1990’lı yıllardan beri Türk Silahlı Kuvvetleri’ni yakından izliyorum, komuta kademesinin neredeyse tamamını tanıma imkanım oldu. “Apolet Kılıç ve İktidar” kitabını 2004 yılında yayınladım. Ve bu uzun zaman diliminde, iç siyasete malzeme olmanın TSK’yı nasıl yıprattığını gözlemledim.
Bu sebeple, Türk Silahlı Kuvvetleri’nin iç siyasetin bir aktörü olmaması gerektiğini sürekli vurgulayan, MGK’nın adeta bir “gölge hükümet” gibi siyasetin üzerinde tahakküm kurmasına sürekli itiraz eden bir gazeteci oldum.
2001’de AK Parti’yi doğuran ve 2002’de iktidara taşıyan en önemli dinamik de buydu.

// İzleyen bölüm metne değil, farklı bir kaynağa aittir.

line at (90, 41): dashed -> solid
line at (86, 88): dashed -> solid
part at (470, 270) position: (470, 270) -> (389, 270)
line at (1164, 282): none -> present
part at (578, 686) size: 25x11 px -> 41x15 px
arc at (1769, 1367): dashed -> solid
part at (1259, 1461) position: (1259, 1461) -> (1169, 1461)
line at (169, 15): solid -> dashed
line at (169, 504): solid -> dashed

Çünkü bu partiyi kuranlar da MGK mağdurlarıydı ve MGK vesayetini kabul etmeyeceklerine söz verdiler. AK Parti programı ve seçim beyannameleri ortada...
Ama “17/25 Aralık travması” Erdoğan’ı işte böylesine dramatik bir noktaya savurdu. Şimdi, Hizmet Hareketi’ni bitirmek için, “asker”in devreye girmesini istiyor Erdoğan!..
Askerler, 1990’lı yıllardan itibaren kendilerine böyle bir görev biçtiler. MGK’da 1992, 1998, 2001 ve 2005 yıllarında dört defa güncellenen Kırmızı Kitap’ta asker, “irtica ile mücadele” görevini üstlendi. Askerin jargonunda irtica, bütün cemaatler ve AK Parti gibi siyasi oluşumlardı.
AK Parti’nin iktidara gelmesinden sekiz yıl sonra, 2010 yılında Kırmızı Kitap bir kez daha güncellendi ve “irtica” ifadesi Kırmızı Kitap’tan çıkarıldı. Evet, 2010 yılında Kırmızı Kitap’tan çıkarılan “irtica”, şimdi “Legal görünümlü illegal yapılar” olarak geri döndü...
Bir siyasi hareket, nasıl bundan daha dramatik bir final yapabilir?